Supplied records>
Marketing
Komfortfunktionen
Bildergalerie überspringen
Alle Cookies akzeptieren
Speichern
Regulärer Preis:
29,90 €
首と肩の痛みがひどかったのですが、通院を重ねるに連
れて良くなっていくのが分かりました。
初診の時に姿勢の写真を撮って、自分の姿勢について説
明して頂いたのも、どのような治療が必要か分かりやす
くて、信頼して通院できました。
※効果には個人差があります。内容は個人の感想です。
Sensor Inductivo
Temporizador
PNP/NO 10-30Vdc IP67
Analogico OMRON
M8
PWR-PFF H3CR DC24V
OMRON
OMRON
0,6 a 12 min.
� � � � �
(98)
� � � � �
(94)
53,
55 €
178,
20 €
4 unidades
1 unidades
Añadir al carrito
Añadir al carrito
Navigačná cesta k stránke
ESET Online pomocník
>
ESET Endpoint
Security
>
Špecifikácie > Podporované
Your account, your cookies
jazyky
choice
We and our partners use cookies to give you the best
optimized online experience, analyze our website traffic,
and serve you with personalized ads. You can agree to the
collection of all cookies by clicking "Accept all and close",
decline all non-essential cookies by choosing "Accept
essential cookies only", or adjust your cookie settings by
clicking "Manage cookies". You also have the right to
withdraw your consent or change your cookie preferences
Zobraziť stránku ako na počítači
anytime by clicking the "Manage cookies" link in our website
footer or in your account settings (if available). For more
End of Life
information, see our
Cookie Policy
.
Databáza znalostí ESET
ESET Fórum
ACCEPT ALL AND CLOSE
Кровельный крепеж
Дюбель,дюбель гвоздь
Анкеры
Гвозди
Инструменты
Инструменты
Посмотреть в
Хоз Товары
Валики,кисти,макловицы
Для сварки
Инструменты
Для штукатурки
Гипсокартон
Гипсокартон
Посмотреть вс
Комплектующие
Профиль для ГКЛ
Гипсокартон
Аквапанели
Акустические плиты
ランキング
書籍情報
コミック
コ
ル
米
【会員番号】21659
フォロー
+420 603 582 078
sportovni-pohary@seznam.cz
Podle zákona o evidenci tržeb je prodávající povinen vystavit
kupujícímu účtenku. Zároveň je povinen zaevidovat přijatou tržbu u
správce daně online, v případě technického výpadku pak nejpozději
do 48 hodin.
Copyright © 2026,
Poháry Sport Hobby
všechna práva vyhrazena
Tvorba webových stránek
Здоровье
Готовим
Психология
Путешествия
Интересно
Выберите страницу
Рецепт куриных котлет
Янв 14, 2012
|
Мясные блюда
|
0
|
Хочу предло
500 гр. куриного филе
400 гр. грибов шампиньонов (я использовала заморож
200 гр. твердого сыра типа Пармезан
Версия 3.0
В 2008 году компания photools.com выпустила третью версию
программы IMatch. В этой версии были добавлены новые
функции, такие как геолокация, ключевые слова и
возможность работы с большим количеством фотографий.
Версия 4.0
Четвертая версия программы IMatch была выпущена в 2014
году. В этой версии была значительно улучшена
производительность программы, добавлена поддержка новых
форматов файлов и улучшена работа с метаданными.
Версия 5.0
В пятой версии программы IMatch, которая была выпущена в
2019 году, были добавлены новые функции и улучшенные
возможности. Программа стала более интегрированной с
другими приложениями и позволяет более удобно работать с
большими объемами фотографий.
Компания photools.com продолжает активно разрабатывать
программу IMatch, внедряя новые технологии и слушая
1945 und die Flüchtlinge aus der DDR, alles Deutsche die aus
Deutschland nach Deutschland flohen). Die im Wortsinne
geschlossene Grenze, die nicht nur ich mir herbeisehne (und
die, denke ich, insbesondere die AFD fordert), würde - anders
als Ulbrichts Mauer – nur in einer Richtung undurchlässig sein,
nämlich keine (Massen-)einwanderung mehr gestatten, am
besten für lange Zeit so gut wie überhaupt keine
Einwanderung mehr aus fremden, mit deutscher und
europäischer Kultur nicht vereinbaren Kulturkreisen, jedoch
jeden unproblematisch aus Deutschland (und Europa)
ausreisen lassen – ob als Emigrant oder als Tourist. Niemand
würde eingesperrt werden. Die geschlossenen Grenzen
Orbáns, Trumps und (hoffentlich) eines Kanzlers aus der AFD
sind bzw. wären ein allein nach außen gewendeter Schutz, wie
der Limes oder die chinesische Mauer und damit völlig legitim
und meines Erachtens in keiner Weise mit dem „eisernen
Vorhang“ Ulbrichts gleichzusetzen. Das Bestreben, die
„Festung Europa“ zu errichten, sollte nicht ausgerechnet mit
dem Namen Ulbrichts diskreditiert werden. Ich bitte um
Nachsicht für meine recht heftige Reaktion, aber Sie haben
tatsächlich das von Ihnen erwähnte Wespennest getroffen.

Work required>
Report only the number of lines, among the records above, that contain the word "photools".

Answer box>
2